L’infanzia made in USA, anche nella sua versione rustica anni ‘80 di mio marito, risulta sempre un po’ più soft di quella italiana. I parchi giochi sono un pochino più soffici, i cibi un pochino più dolci, i materassi un pochino più morbidi, le sconfitte un pochino meno dure, perché ci sono sempre premi per tutti, anche per chi è arrivato ultimo. In qualche modo i bambini Statunitensi vengono protetti il più possibile dal quel buco di parla Anna Llenas.
Invece, anche se forse ancora per poco, in Italia noi facciamo ancora le interrogazioni alla lavagna, i voti sono pubblici, i parchi giochi ( per la maggiorparte) sono fatti di erba e sassi, e nei giochi uno vince mentre gli altri perdono.
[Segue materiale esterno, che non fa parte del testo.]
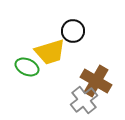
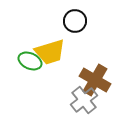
black circle: moved 2 px right, 10 px up
green ellipse: moved 3 px right, 6 px up
brown cross: moved 1 px left, 1 px up
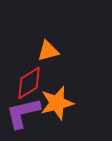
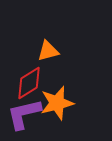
purple L-shape: moved 1 px right, 1 px down
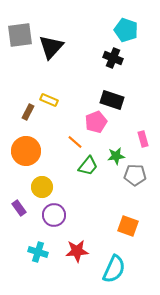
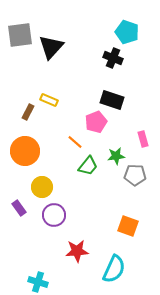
cyan pentagon: moved 1 px right, 2 px down
orange circle: moved 1 px left
cyan cross: moved 30 px down
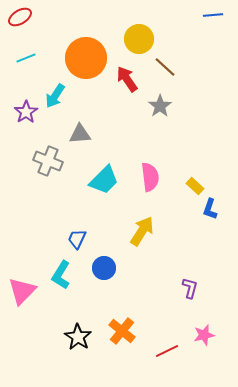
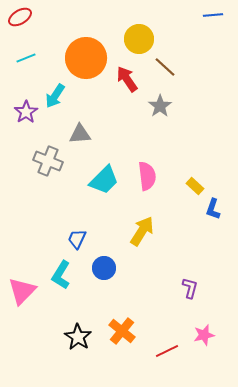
pink semicircle: moved 3 px left, 1 px up
blue L-shape: moved 3 px right
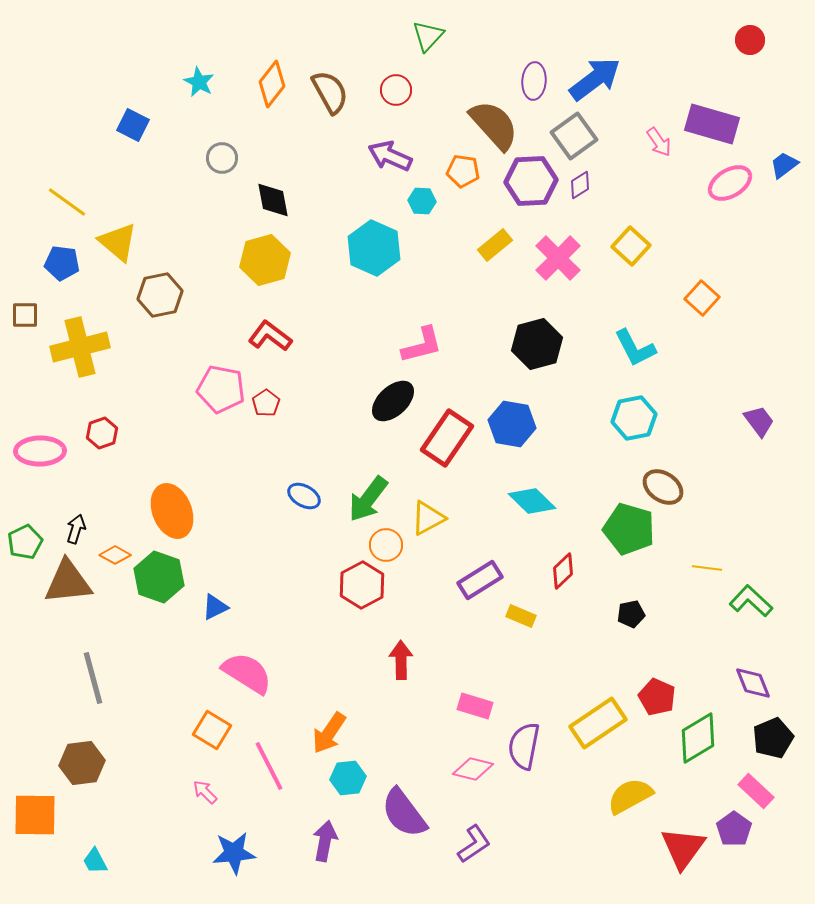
Di libri per bambini sulle emozioni ce ne sono tanti anche Made in USA, ma — dal mio Italiano modo di vedere — sembrano un po’ dei manuali di istruzioni per un alieno che le emozioni non le ha mai viste. Alla fine questo ha molto senso in una cultura che si scherma il più possibile dalle emozioni troppo forti e fa di tutto per evitare emozioni negative e conflitti. Se un bambino la rabbia non l’ha praticamente mai vista in faccia a nessuno, in qualche modo bisogna cercare di fargli un disegnino per spiegargli cos’è quella cosa che lui sente quando gli portano via un gioco.
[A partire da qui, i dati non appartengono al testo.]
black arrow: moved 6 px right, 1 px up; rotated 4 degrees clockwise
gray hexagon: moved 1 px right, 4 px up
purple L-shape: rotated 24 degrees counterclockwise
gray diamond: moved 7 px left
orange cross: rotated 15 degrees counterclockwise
Ai bambini italiani però, almeno a quelli che conosco io, questi manuali delle emozioni non piacciono tanto… li annoiano, perché loro le emozioni le hanno viste e sentite forti e chiare intorno , non solo le proprie, ma anche e soprattutto quelle degli altri, grandi e piccoli. Così, quei libri dove la rabbia è rossa e l’amore rosa, a loro sembrano un po’ inutili.
Il Buco invece è un libro sulle emozioni fatto X bambini ed anche per adulti che le cose le vivono, le vedono e non sanno bene come affrontarle. Anna Llenas non si nasconde dietro un dito e la dice com’è: bisogna trovare una sana via di mezzo! Il buco che sentiamo nella pancia alla fine si chiude solo un po’, non del tutto perché senza non si è umani, e se non ci si lascia vedere dentro almeno un po’ non si può legare con gli altri…. non ci sarebbe spazio x far passare il filo. Se si vuole restare connessi agli altri intorno a noi, si deve accettare la propria imperfezione, poiché è proprio tramite la vulnerabilità condivisa che ci si può aiutare l’un l’altro.
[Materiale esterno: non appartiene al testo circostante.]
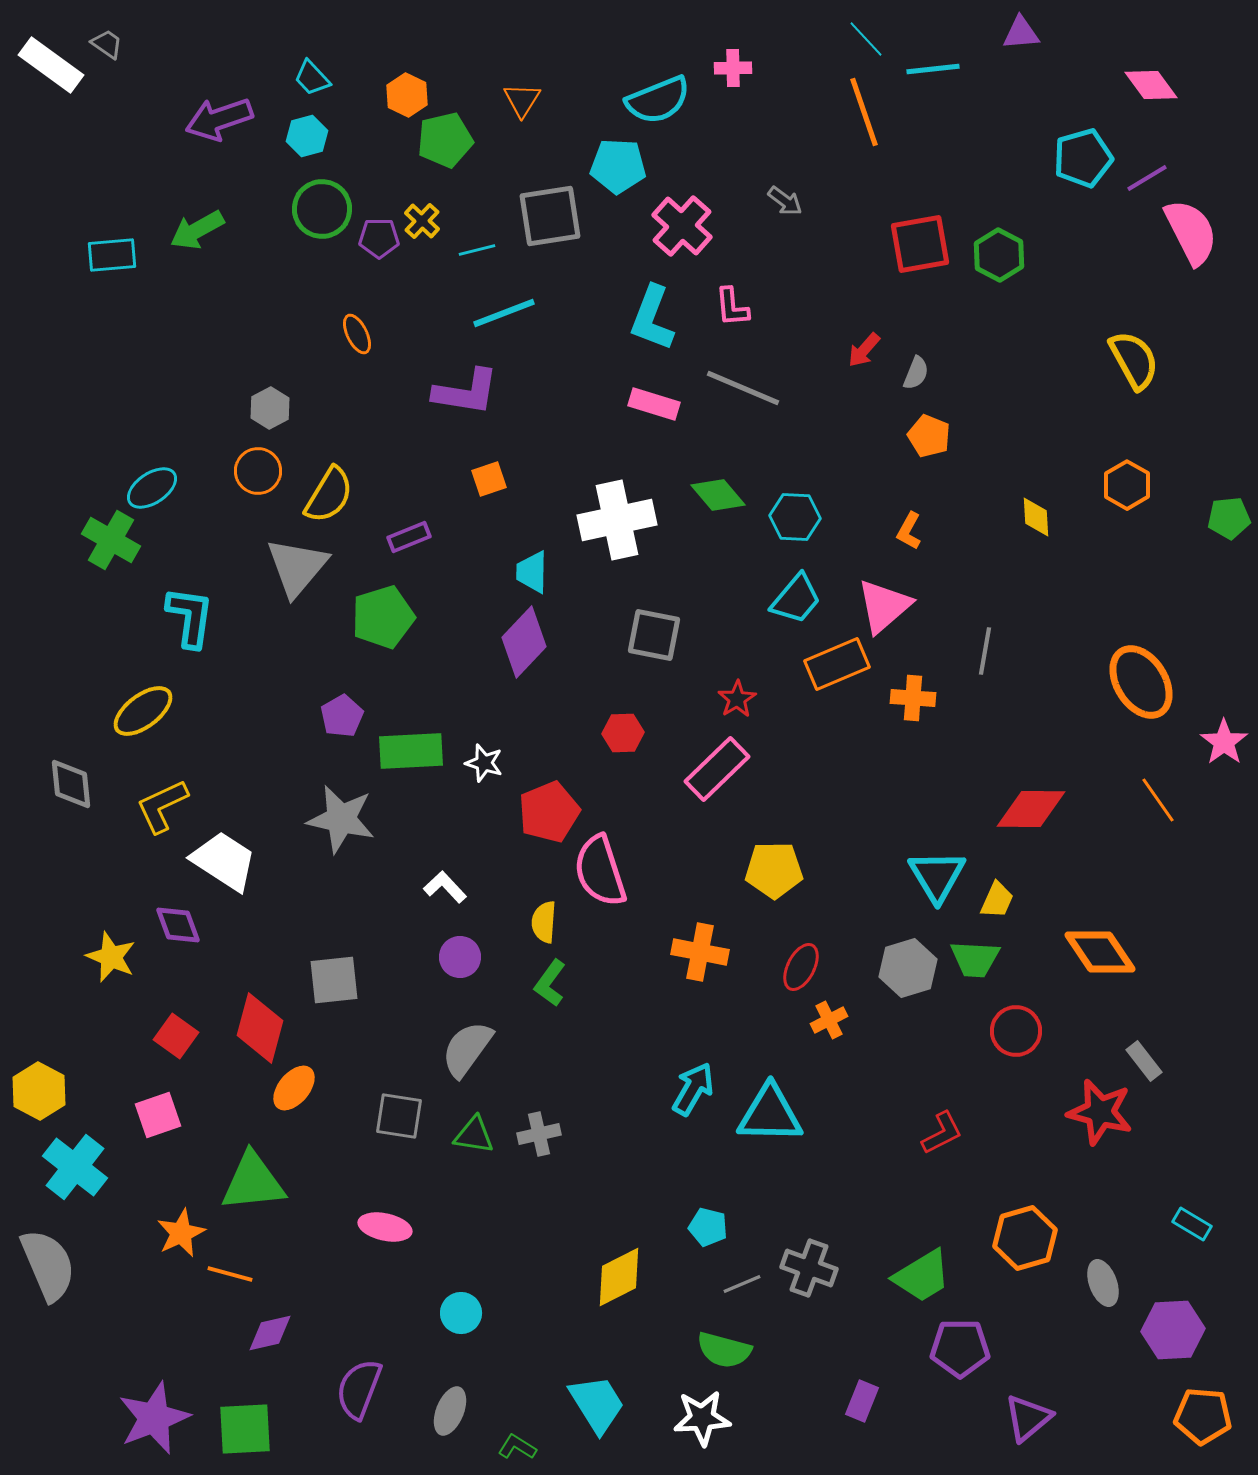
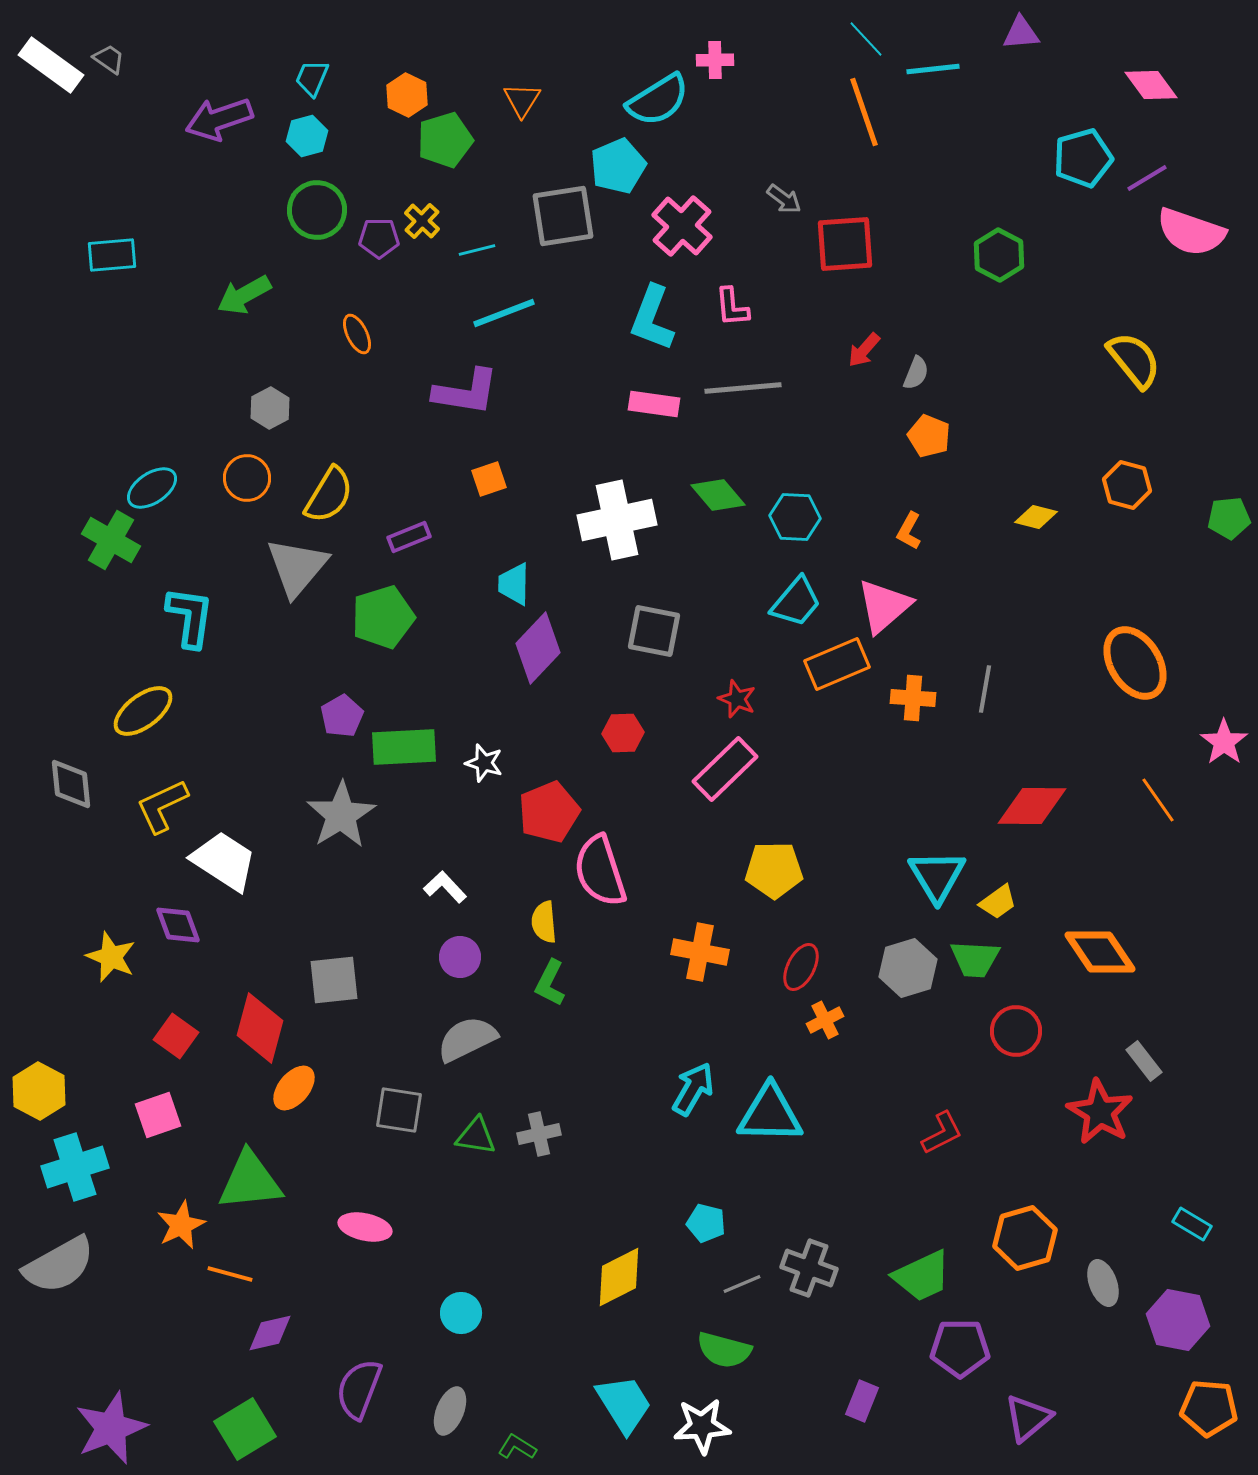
gray trapezoid at (107, 44): moved 2 px right, 15 px down
pink cross at (733, 68): moved 18 px left, 8 px up
cyan trapezoid at (312, 78): rotated 66 degrees clockwise
cyan semicircle at (658, 100): rotated 10 degrees counterclockwise
green pentagon at (445, 140): rotated 4 degrees counterclockwise
cyan pentagon at (618, 166): rotated 26 degrees counterclockwise
gray arrow at (785, 201): moved 1 px left, 2 px up
green circle at (322, 209): moved 5 px left, 1 px down
gray square at (550, 216): moved 13 px right
green arrow at (197, 230): moved 47 px right, 65 px down
pink semicircle at (1191, 232): rotated 136 degrees clockwise
red square at (920, 244): moved 75 px left; rotated 6 degrees clockwise
yellow semicircle at (1134, 360): rotated 10 degrees counterclockwise
gray line at (743, 388): rotated 28 degrees counterclockwise
pink rectangle at (654, 404): rotated 9 degrees counterclockwise
orange circle at (258, 471): moved 11 px left, 7 px down
orange hexagon at (1127, 485): rotated 15 degrees counterclockwise
yellow diamond at (1036, 517): rotated 72 degrees counterclockwise
cyan trapezoid at (532, 572): moved 18 px left, 12 px down
cyan trapezoid at (796, 599): moved 3 px down
gray square at (654, 635): moved 4 px up
purple diamond at (524, 642): moved 14 px right, 6 px down
gray line at (985, 651): moved 38 px down
orange ellipse at (1141, 682): moved 6 px left, 19 px up
red star at (737, 699): rotated 18 degrees counterclockwise
green rectangle at (411, 751): moved 7 px left, 4 px up
pink rectangle at (717, 769): moved 8 px right
red diamond at (1031, 809): moved 1 px right, 3 px up
gray star at (341, 819): moved 4 px up; rotated 28 degrees clockwise
yellow trapezoid at (997, 900): moved 1 px right, 2 px down; rotated 30 degrees clockwise
yellow semicircle at (544, 922): rotated 9 degrees counterclockwise
green L-shape at (550, 983): rotated 9 degrees counterclockwise
orange cross at (829, 1020): moved 4 px left
gray semicircle at (467, 1049): moved 10 px up; rotated 28 degrees clockwise
red star at (1100, 1112): rotated 16 degrees clockwise
gray square at (399, 1116): moved 6 px up
green triangle at (474, 1135): moved 2 px right, 1 px down
cyan cross at (75, 1167): rotated 34 degrees clockwise
green triangle at (253, 1182): moved 3 px left, 1 px up
pink ellipse at (385, 1227): moved 20 px left
cyan pentagon at (708, 1227): moved 2 px left, 4 px up
orange star at (181, 1233): moved 8 px up
gray semicircle at (48, 1265): moved 11 px right; rotated 84 degrees clockwise
green trapezoid at (922, 1276): rotated 6 degrees clockwise
purple hexagon at (1173, 1330): moved 5 px right, 10 px up; rotated 14 degrees clockwise
cyan trapezoid at (597, 1404): moved 27 px right
orange pentagon at (1203, 1416): moved 6 px right, 8 px up
purple star at (154, 1418): moved 43 px left, 10 px down
white star at (702, 1418): moved 8 px down
green square at (245, 1429): rotated 28 degrees counterclockwise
In un mondo sempre più di plastica (non solo negli Stati Uniti), fatto di profili scintillanti e foto ritoccate, nessuno trova un appiglio per connettersi agli altri davvero, tutti invece corriamo il rischio di restare soli dentro ai nostri buchi isolati, facendo finta col mondo che tutto vada a meraviglia.
Speriamo che questo libro lo leggano in tanti, grandi e piccoli, in ogni angolo di mondo, perché quella del buco è un’esperienza senza confini e di fili che ci tengano tutti legati ne abbiamo davvero bisogno oggi più che mai.